“Śrīla Prabhupāda’s Kīrtana Standards,” installment 48
There’s much to be said for sticking to one tune throughout a kīrtana, rather than switching from tune to tune.
Back when I was a kid there was a television show called “The Original Amateur Hour.” Amateur performers would come on stage to sing, tap dance, do magic tricks, or what have you, each for perhaps two or three minutes. And this sometimes seems what kīrtana has become: two minutes for a tune, or three minutes, because we don’t want the chanters to get bored. We’ve got to keep changing the tune, and changing it again, the result often being that if anyone had hoped to get absorbed in the mantra, that hope will be lost, because as soon as one starts to get focused the leader will change the tune again so we don’t get bored.
In contrast, Śrīla Prabhupāda in his kīrtanas at Tompkins Square Park would sing only one tune—the familiar melody from the first “Hare Kṛṣṇa” album—for a full hour. Then Śrīla Prabhupāda would give a ten-minute talk, and then chant for another half an hour—again, with that same tune the whole time.1 If you hear his kīrtanas at 26 Second Avenue—one tune. And in fact whenever we hear him lead kīrtana, nearly always we hear only one tune throughout.

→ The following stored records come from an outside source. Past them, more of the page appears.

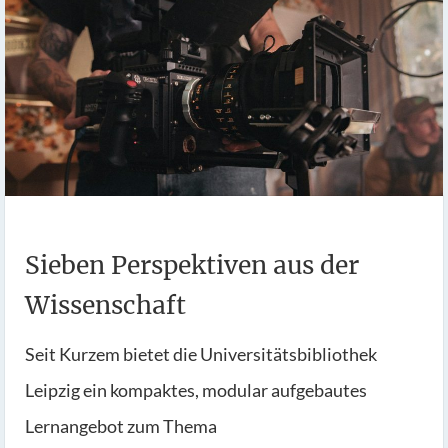
Sieben Perspektiven aus der
Wissenschaft
Seit Kurzem bietet die Universitätsbibliothek
Leipzig ein kompaktes, modular aufgebautes
Lernangebot zum Thema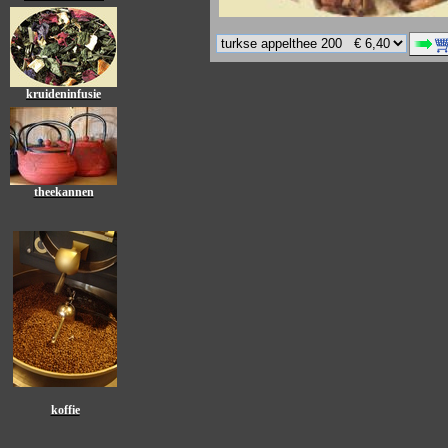
kruideninfusie
theekannen
koffie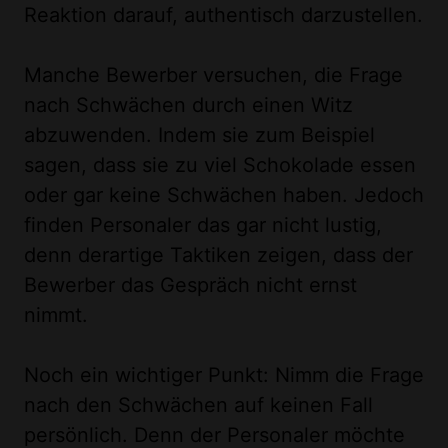
Reaktion darauf, authentisch darzustellen.
Manche Bewerber versuchen, die Frage
nach Schwächen durch einen Witz
abzuwenden. Indem sie zum Beispiel
sagen, dass sie zu viel Schokolade essen
oder gar keine Schwächen haben. Jedoch
finden Personaler das gar nicht lustig,
denn derartige Taktiken zeigen, dass der
Bewerber das Gespräch nicht ernst
nimmt.
Noch ein wichtiger Punkt: Nimm die Frage
nach den Schwächen auf keinen Fall
persönlich. Denn der Personaler möchte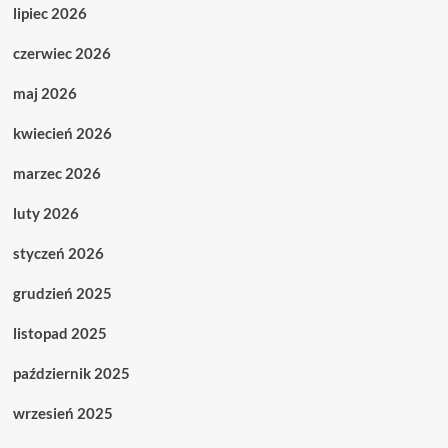
lipiec 2026
czerwiec 2026
maj 2026
kwiecień 2026
marzec 2026
luty 2026
styczeń 2026
grudzień 2025
listopad 2025
październik 2025
wrzesień 2025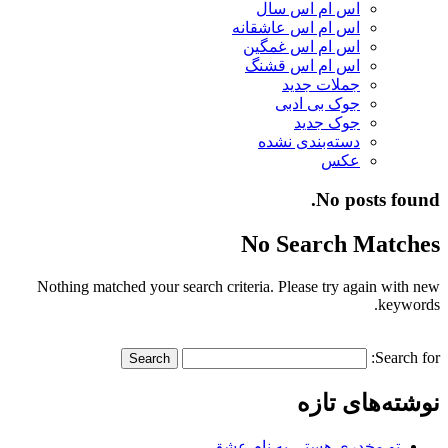
اس ام اس سال
اس ام اس عاشقانه
اس ام اس غمگین
اس ام اس قشنگ
جملات جدید
جوک بی ادبی
جوک جدید
دسته‌بندی نشده
عکس
No posts found.
No Search Matches
Nothing matched your search criteria. Please try again with new
keywords.
Search for:
نوشته‌های تازه
تو مخدری هستی به نام عشق…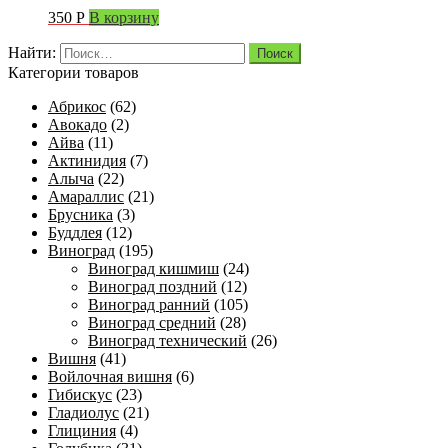
350
Р
В корзину
Найти:
Категории товаров
Абрикос
(62)
Авокадо
(2)
Айва
(11)
Актинидия
(7)
Алыча
(22)
Амараллис
(21)
Брусника
(3)
Буддлея
(12)
Виноград
(195)
Виноград кишмиш
(24)
Виноград поздний
(12)
Виноград ранний
(105)
Виноград средний
(28)
Виноград технический
(26)
Вишня
(41)
Войлочная вишня
(6)
Гибискус
(23)
Гладиолус
(21)
Глициния
(4)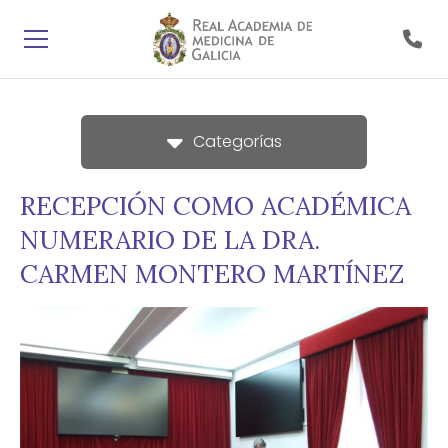
Categorías
RECEPCIÓN COMO ACADÉMICA
NUMERARIO DE LA DRA.
CARMEN MONTERO MARTÍNEZ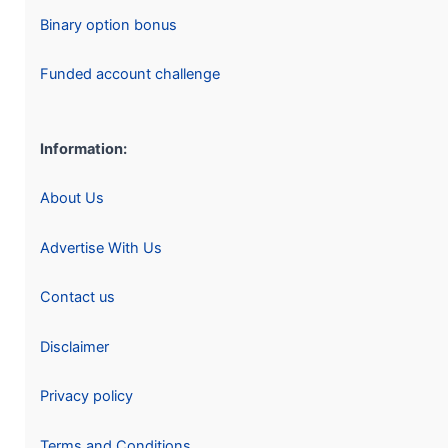
Binary option bonus
Funded account challenge
Information:
About Us
Advertise With Us
Contact us
Disclaimer
Privacy policy
Terms and Conditions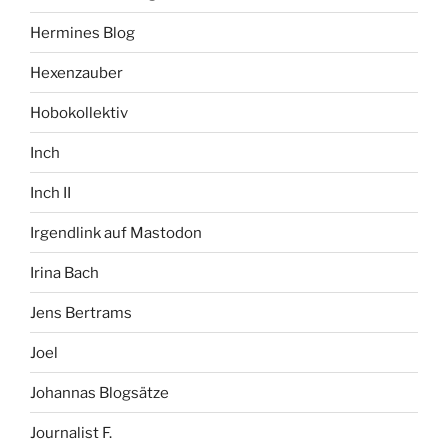
Hermines Blog
Hexenzauber
Hobokollektiv
Inch
Inch II
Irgendlink auf Mastodon
Irina Bach
Jens Bertrams
Joel
Johannas Blogsätze
Journalist F.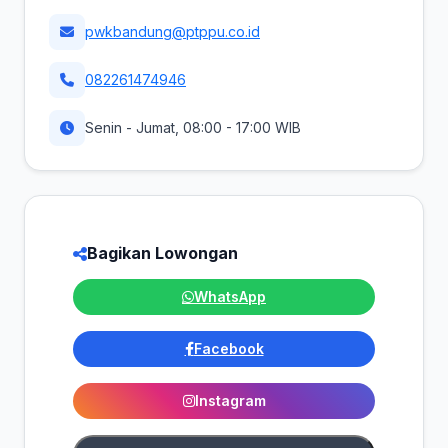
pwkbandung@ptppu.co.id
082261474946
Senin - Jumat, 08:00 - 17:00 WIB
Bagikan Lowongan
WhatsApp
Facebook
Instagram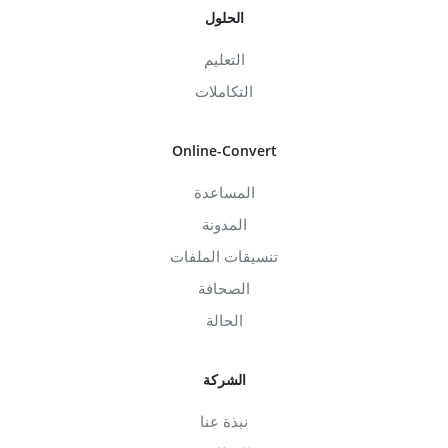
الحلول
التعليم
التكاملات
Online-Convert
المساعدة
المدونة
تنسيقات الملفات
الصحافة
الحالة
الشركة
نبذة عنا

The much-appreciated kīrtana leader Mādhava Dāsa sticks with one tune for an hour or more, and people don’t seem to get bored.
When we stick to one simple tune, even after the kirtana is over that tune may stick in our heads—and the heads of those who hear us—along with the words of the mantra: Hare Kṛṣṇa, Hare Kṛṣṇa, Kṛṣṇa Kṛṣṇa, Hare Hare / Hare Rāma, Hare Rāma, Rāma Rāma, Hare Hare.
Some influential kīrtana leaders seem to have made frequent changes of tune a part of their standard. I’m sure they have their reasons. And we want kīrtana leaders to have freedom to lead kīrtana in a way that involves and inspires and not expect them to be bound by stringent rules. In any case, though: Śrīla Prabhupāda’s standard was to stick with one tune.2
In a note about the virtues of sticking to a simple popular melody, my godbrother Rudradeva Dāsa has written me:
To me this is especially important away from the temple, when we’re chanting congregationally on the streets, in public. I’ve witnessed many times, and it’s such a shame, when the kirtan is rolling along, all the devotees are participating with some degree of enthusiasm, and even a portion of the nondevotee public are joining in. Then suddenly the leader (perhaps feeling he needs to diversify) switches to an unfamiliar tune that 95% of devotees present never heard before. Needless to say, the “bottom drops out” of the kirtan, and the chanting loses so much of the heart everyone had worked so hard to build. What generally ensues is confusion, stumbling, hesitation, and diminishing of the spirit of the kirtan. It takes a while to get it back, usually only when the leader realizes his mistake and once again “grounds” the chanting in the popular, recognizable tune. I personally see no shame in repetition of one or two good tunes that all love and can join in with.3
Again not a rule—but an observation with much to be said for it.
Even at maṅgala-ārātrika, some leaders seem to think they have to do something to “keep people going.” So: this tune and that tune, this trick and that trick. And the result is that we’re left hungry. We don’t get what we most need, which is to hear the mahā-mantra and absorb our minds in the sound of Kṛṣṇa’s holy name. Instead we get all these tricks, and we starve.
Kīrtana is not “all about the tunes.” What we need is to hear the mahā-mantra and absorb our minds in the sound of Kṛṣṇa’s holy name.
Notes:
1 Personal interview with Satsvarūpa Dāsa Goswami, September 15, 2021.
2 This was his standard for kīrtana. Though for bhajanas too we most often hear Śrīla Prabhupāda chanting one tune throughout, Annadā Dāsī tells this anecdote: “Towards the end of the darshan at the Delhi temple, he sat next to his harmonium and played a few melodies of the Hare Krishna mantra and chanted. And then he pushed the harmonium away and he said, ‘This is the way to please Krishna—to chant the Hare Krishna mantra in different melodies.’ ” Following Srila Prabhupada: Remembrances, DVD-08: April‒May 1975.
3 Personal communication, April 10, 2022.